Think about your days spent programming. If they're anything like the days we have at WonderProxy, they look something like this:

  1. Read through the requirements for a new enhancement.
  • Read through the existing code to see where the new stuff will fit.
  • Write some new code.
  • Read through the old and new code looking for logic/flow problems.
  • Read through the old tests.
  • Write some new tests (yes yes, I wrote the code first, sue me).
  • Read through the new tests and code to figure out why they're failing.
  • Write some code to fix the tests.
  • Read through the new code looking for design coherence and efficiency.

That's a list of nine activities, and only three of them involve writing code! And that's for building a new feature! Imagine the sequence if you're bug-hunting for a swapped boolean.

Programmers are trained to notice inconsistency

Treating differences differently is right up at the top of the Best Programming Practices of All Time List that I have in my head and has not to my knowledge been published. You can find recommendations to "encapsulate variation" from decades ago. It's good advice, but it requires us to notice the variation in the first place.

Pushing outside the programming sphere, humans in general are geniuses at pattern recognition. It's what we do. It's why we see Mary in tomatoes and how any scientific discovery at all has ever happened. We recognize patterns, and we notice when the patterns break down.

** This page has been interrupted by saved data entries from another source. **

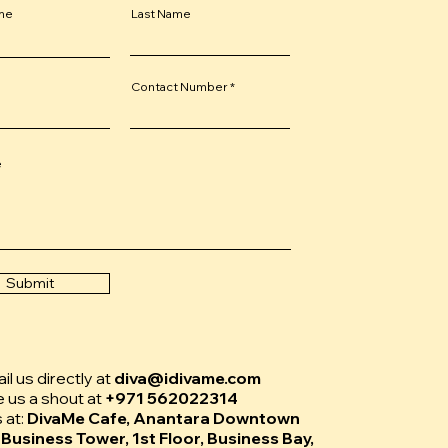
ame
Last Name
Contact Number
e
Submit
l us directly at
diva@idivame.com
e us a shout at
+971 562022314
s at:
DivaMe Cafe, Anantara Downtown
 Business Tower, 1st Floor, Business Bay,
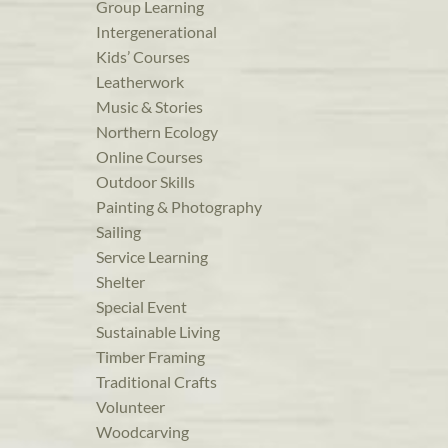
Group Learning
Intergenerational
Kids’ Courses
Leatherwork
Music & Stories
Northern Ecology
Online Courses
Outdoor Skills
Painting & Photography
Sailing
Service Learning
Shelter
Special Event
Sustainable Living
Timber Framing
Traditional Crafts
Volunteer
Woodcarving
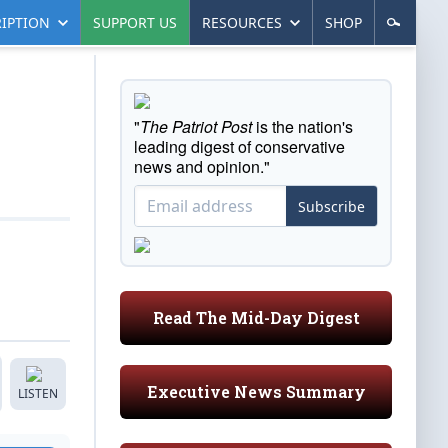
IPTION
SUPPORT US
RESOURCES
SHOP
"
The Patriot Post
is the nation's
leading digest of conservative
news and opinion."
Subscribe
Read The Mid-Day Digest
Executive News Summary
LISTEN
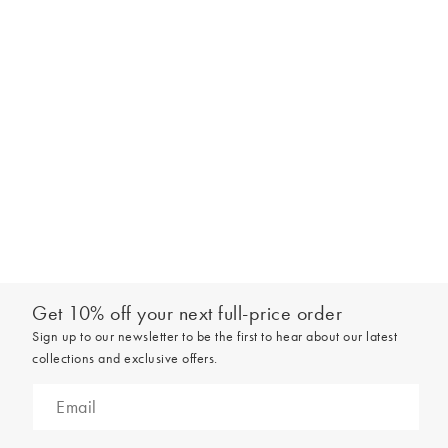
look. Experiment with tying a silky lightweight scarf or neckerchief
around the end of the strap. Or wrapping it all around a small
handle for a bold look. You can have fun with small accessories too,
attaching a novelty bag charm or keyring.
Get 10% off your next full-price order
Sign up to our newsletter to be the first to hear about our latest
collections and exclusive offers.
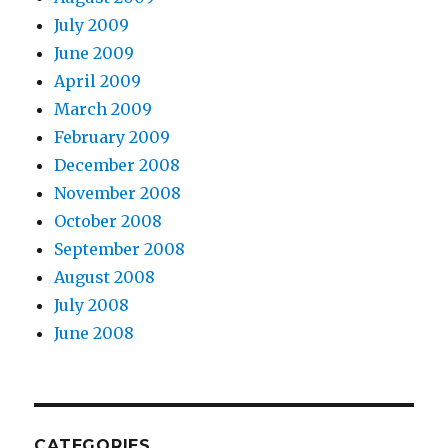
July 2009
June 2009
April 2009
March 2009
February 2009
December 2008
November 2008
October 2008
September 2008
August 2008
July 2008
June 2008
CATEGORIES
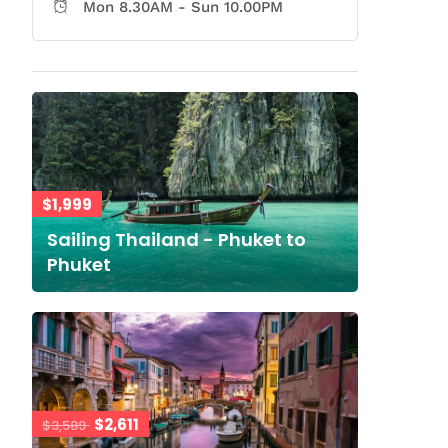
Mon 8.30AM - Sun 10.00PM
$1,999
Sailing Thailand - Phuket to
Phuket
$2,611
$3,589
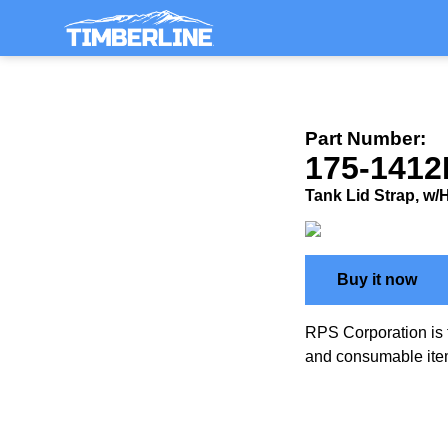
Part Number:
175-1412
Tank Lid Strap, w
Buy it now
RPS Corporation is 
and consumable ite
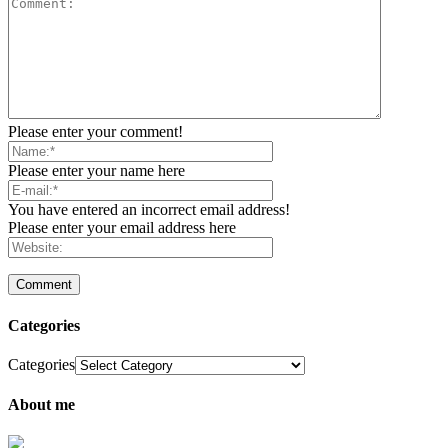
Please enter your comment!
Please enter your name here
You have entered an incorrect email address!
Please enter your email address here
Categories
Categories
About me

Programming languages are patterns. When the pattern of the language that you're reading breaks down, you're automatically pulled out of the content to start troubleshooting the pattern. Writers use that behavior to amazing effect, adding color and style and voice and artistry to their work. It's less thrilling in code. For example, here's how I parsed the code snippet from the beginning:

if ($active)
{
  doTheActiveThing();
}else {

wait why is the curly brace over here did i miss a block oh no it's fine it's just different

  doTheActiveThing();
}else {
	do_the_inactive_thing();

uh the indent is different did i miss a block again wait why does my cursor only see one character oh it's a tab it's fine do the underscores mean something different from the camelcases no doesn't look like it

	do_the_inactive_thing();
	if ($special)
	do_the_special_thing();
}

why is there a random if between two functions and also where's its body oh the second function is the if body but why isn't it indented also it's missing the braces because it's only one line and that's technically valid even though it's caused us nothing but headaches over the past forty years and crud i forgot what $special is

Don't get me wrong: It didn't take my brain (or yours) as long to troubleshoot the pattern as it took to read the description of troubleshooting the pattern. That all happens in seconds or less, because we're generally pretty great at patterns. Even so, add all those seconds-or-less together over hours, days, weeks, months, and years, and you end up with some serious cognitive overhead.

Programmers work better without extra work

if ($active) {
  do_the_active_thing();
} else {
  do_the_inactive_thing();
  if ($special) {
    do_the_special_thing();
  }
}

Ahhhhh, happy patterns! Maybe you'd rather have your curly braces on the next line, or you wish I'd swapped the whole thing to camel casing, or your indents use four spaces instead of two, but you can't fault the consistency of the pattern. Nothing in the styling of that code pulls you away from what you're reading.

But Gemma, you protest, it's extra work to make the style consistent! Sure. Maybe. A very little bit of extra work--less, if you set up your IDE to do it for you. Or if you're like me and it's writing inconsistently that makes you do extra work to control the twitching. But remember, we programmers spend most of our time reading code, not writing it. A very little bit of extra work while writing pays off!

In the next installment, you'll learn about the specific style we chose at WonderProxy, and how we maintain it even when we're lazy. If you'd like a preview, check out our customized PHP_CodeSniffer rules!

* Hilariously, I am entirely on board with sending messages composed of emojis and nothing else. Can't have broken grammar or spelling when there are no grammar or spelling rules to break!